1 Introduction

In the field of AI Alignment, ‘Interpretability’ is the study of understanding neural networks; what they learn from training data and how they are forming their predictions.

The first step in interpretability is typically to understand the features a neuron is learning from. There would be no mystery if neurons corresponded to verifiable input features. For example, if a neuron fires on dog tails, or on Korean poetry. Since neural networks incorporate non-linearities, this is not always the case, and we will see how small a fraction of features we are able to extract in relation to the number of neurons in a network. This phenonemon is known as ‘superposition’¹.

Let’s consider the canonical MNIST machine learning example. MNIST is a dataset of 60,000 training images of handwritten digits, 0-9 (10 classes). Each image is 28x28 pixels, so 784 pixels in total.

In the most interpretable scenario, each neuron in a neural network would correspond to a specific feature of the input, for example:

loops (for 0, 6, 8, 9 etc)
straight lines (1, 4, 7)
curves (2, 3, 5)

In the image below, we see the original handwritten digits, and a heatmap showing the regions of the digits that had high predictive value. Notice for example how the criss-cross of the eight, which is unique to the digit, is highlighted with blue (strong correlation), and similarly, the curve of the five.

In practice, however, neural nets don’t learn clean, one-to-one mappings between neurons and features.

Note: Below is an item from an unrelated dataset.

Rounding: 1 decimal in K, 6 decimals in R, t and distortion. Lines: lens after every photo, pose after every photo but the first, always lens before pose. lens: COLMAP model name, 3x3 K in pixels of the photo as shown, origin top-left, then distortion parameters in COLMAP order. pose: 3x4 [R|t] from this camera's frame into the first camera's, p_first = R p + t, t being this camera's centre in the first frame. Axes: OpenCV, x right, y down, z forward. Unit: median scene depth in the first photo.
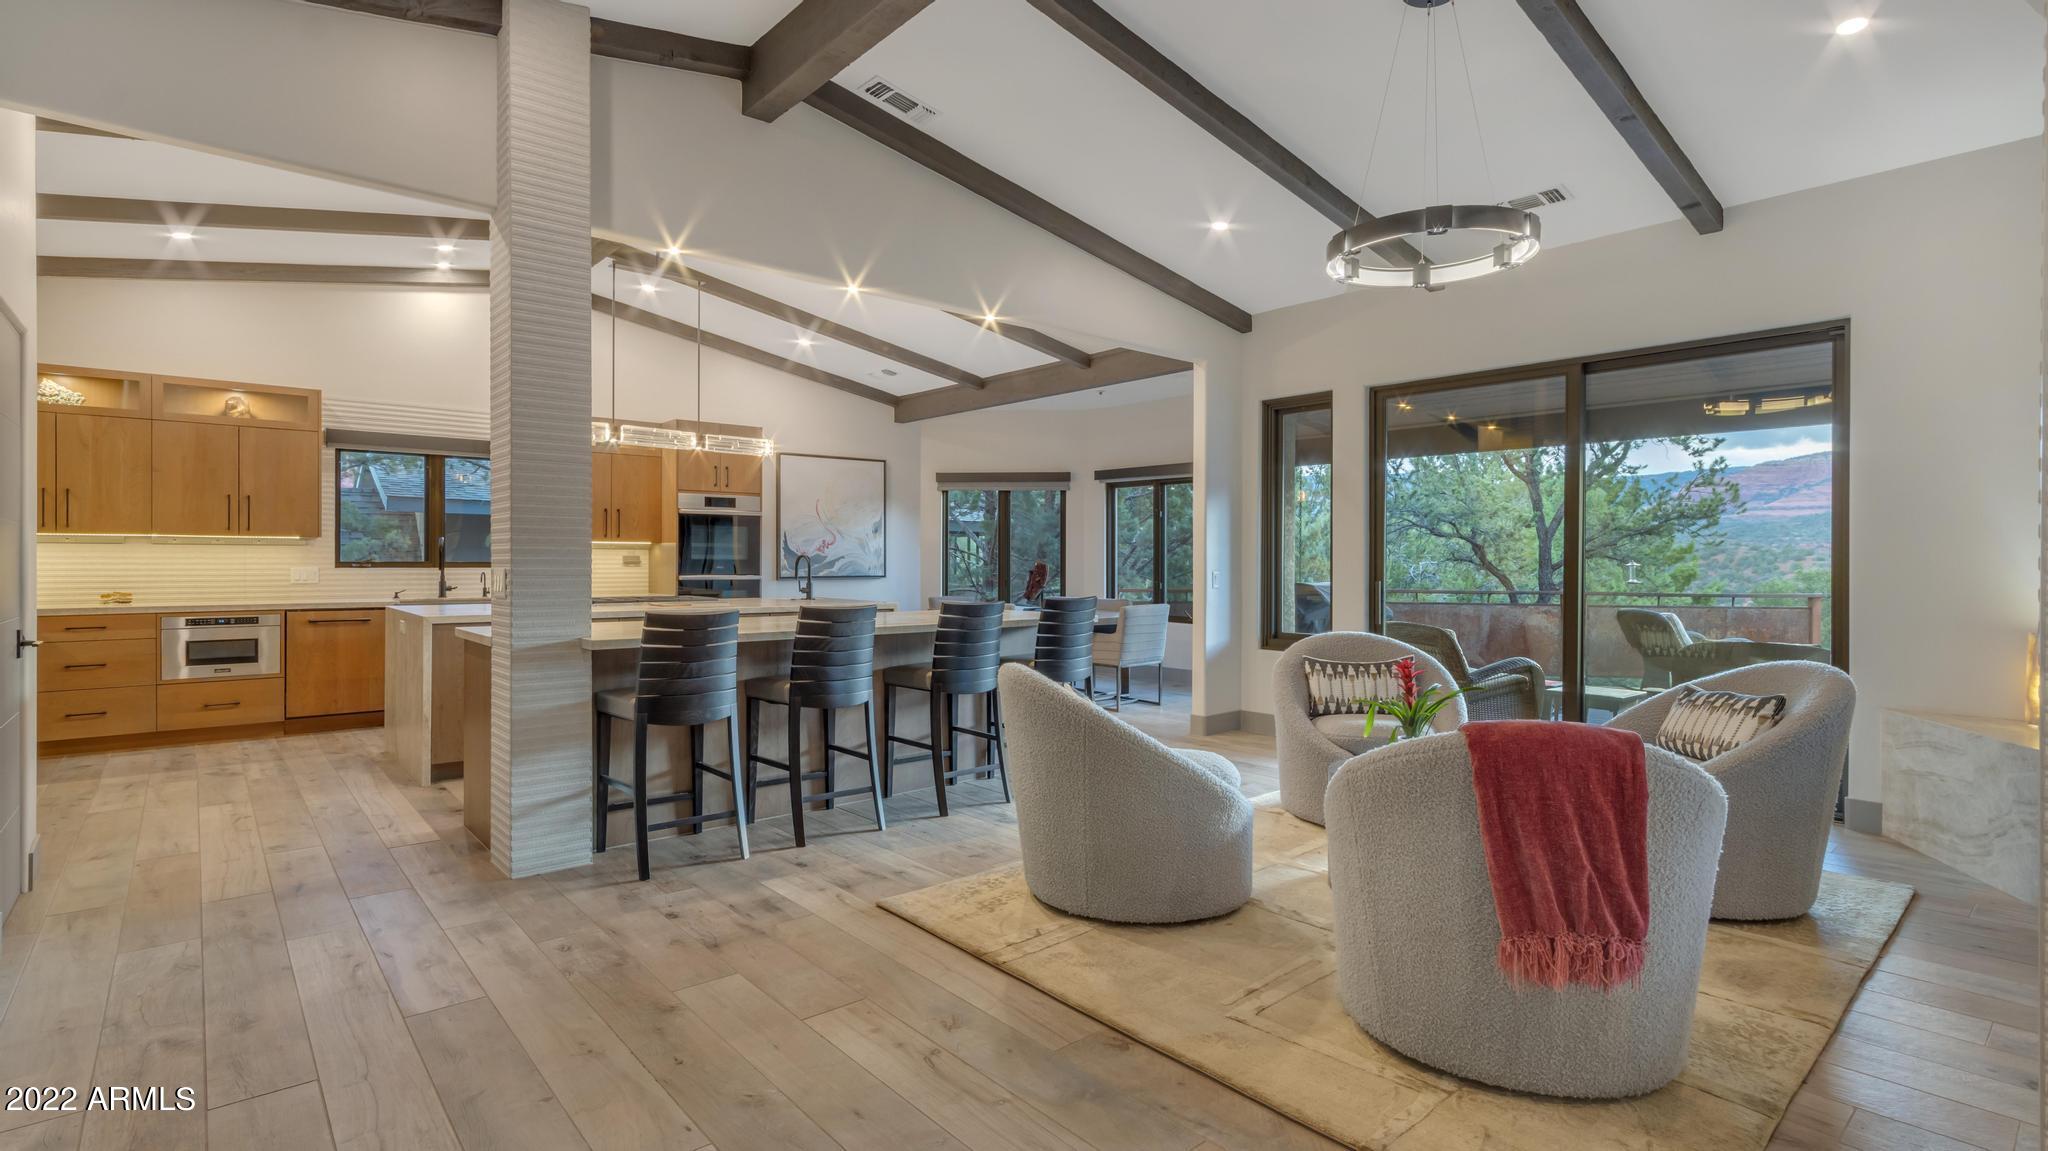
lens RADIAL K [[945.7, 0, 1033.4], [0, 945.7, 579.6], [0, 0, 1]] dist [0.003634, 0.000584]
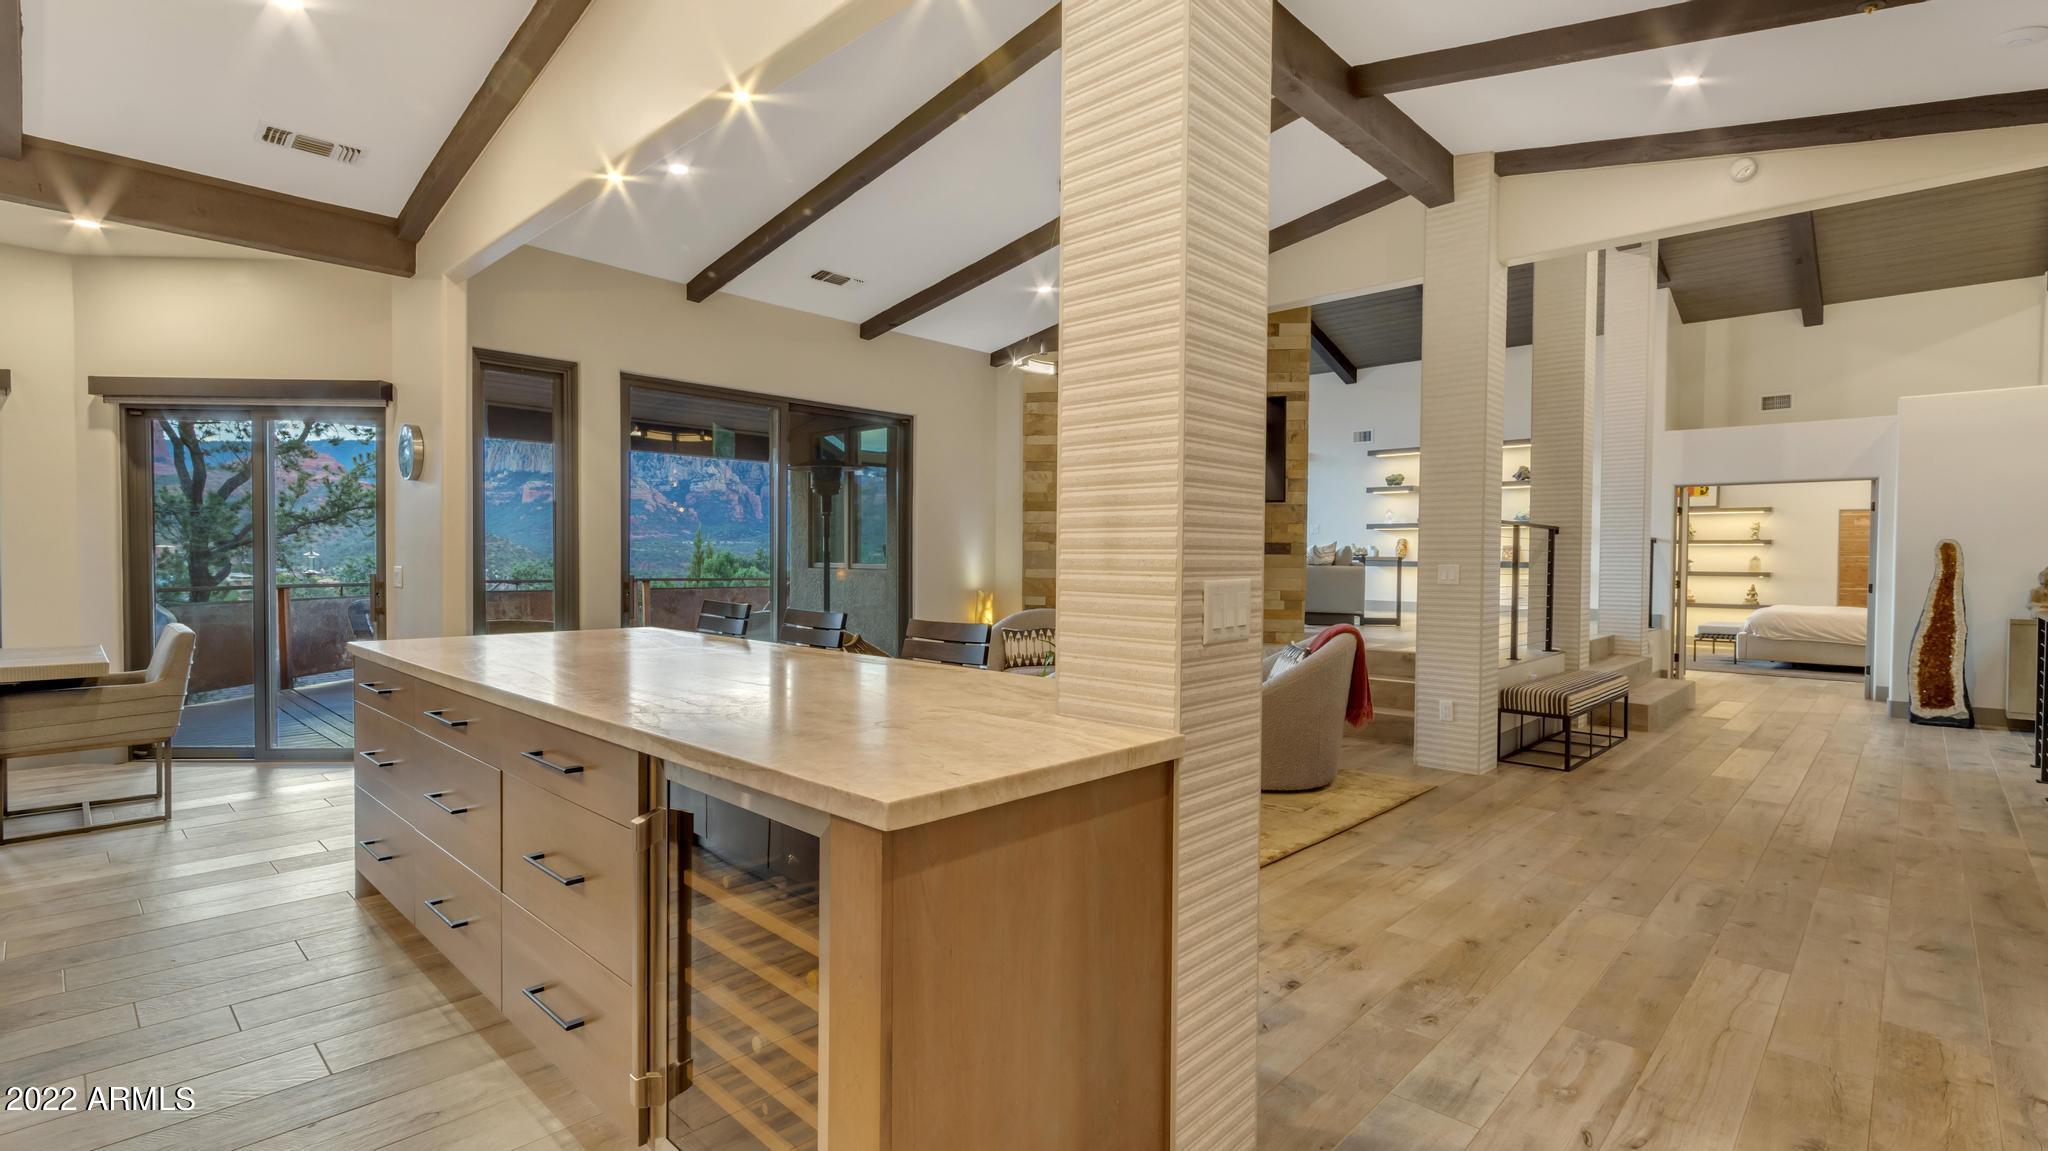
lens RADIAL K [[945.7, 0, 1002.2], [0, 945.7, 571.0], [0, 0, 1]] dist [0.003634, 0.000584]
pose [[-0.072001, -0.017355, 0.997254, -0.737486], [0.013104, 0.999746, 0.018344, -0.017188], [-0.997318, 0.014389, -0.071755, 0.812844]]
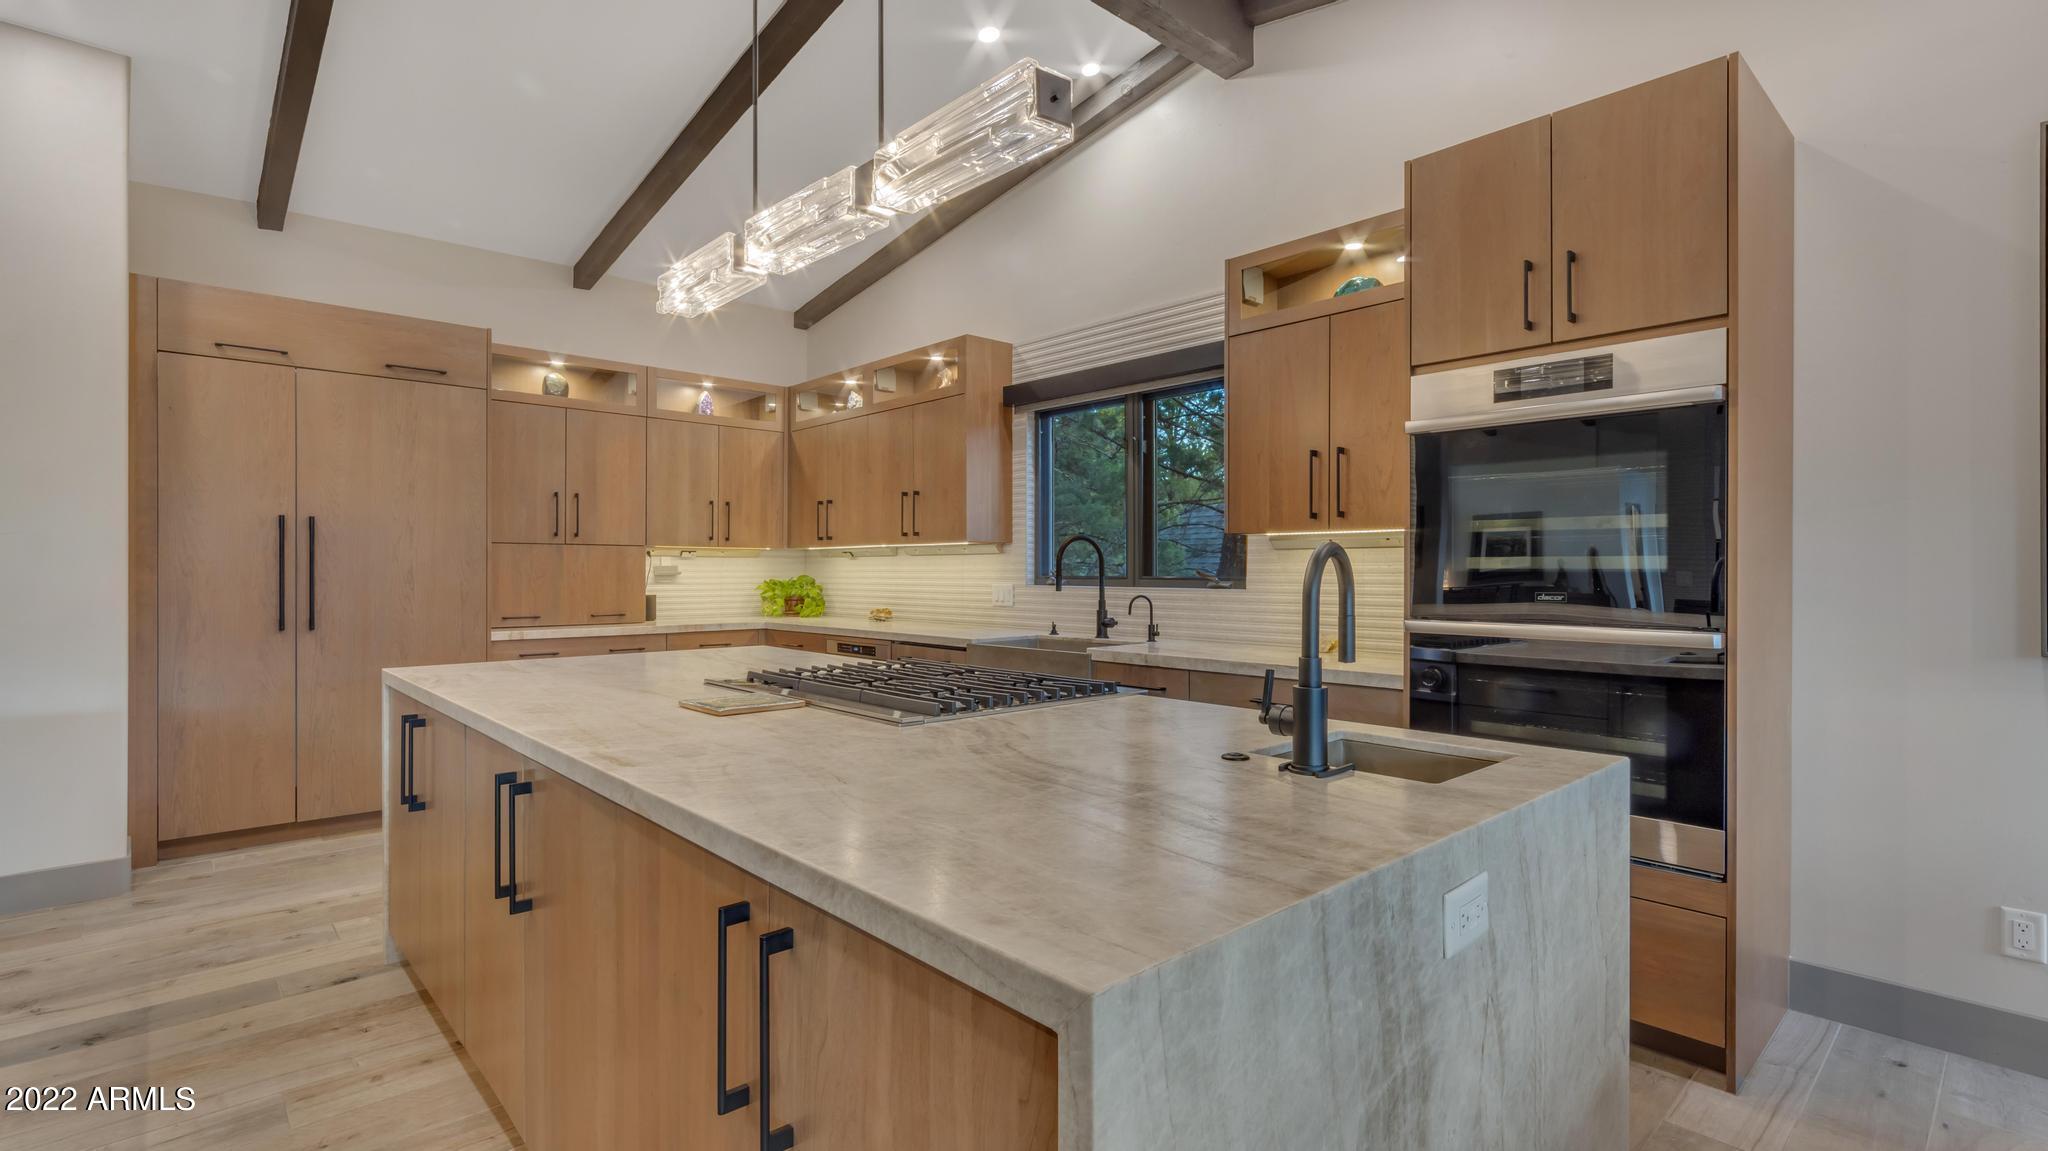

1.0.1 Why does superposition occur?

Efficiency: superposition enables networks to represent more complex patterns and relationships without necessarily increasing their size. Networks can adapt to allocating their capacity based on the complexity of the task.
Generalization: overlapping representations help generalize to new data.
Non-linearity: this allows for complex, overlapping representations. For example, the combination of features in different neurons, sushi in one and recipie quantities in another, can help formulate accurate predictions.

We will see in this short course that neural networks often represent more features than they have dimensions, and mix different, unrelated concepts in single neurons. For example, a neuron in a language model could fire in response to inputs as varied as code in Haskell, Spanish poetry and vehicle descriptions.

Let’s move on to the next chapter to examine this fascinating field and look closely at what we can see neural networks are doing, and what we yet cannot.

The phenomenon is also know as ‘polysemanticicy’. We will use the term ‘superposition’ in this course.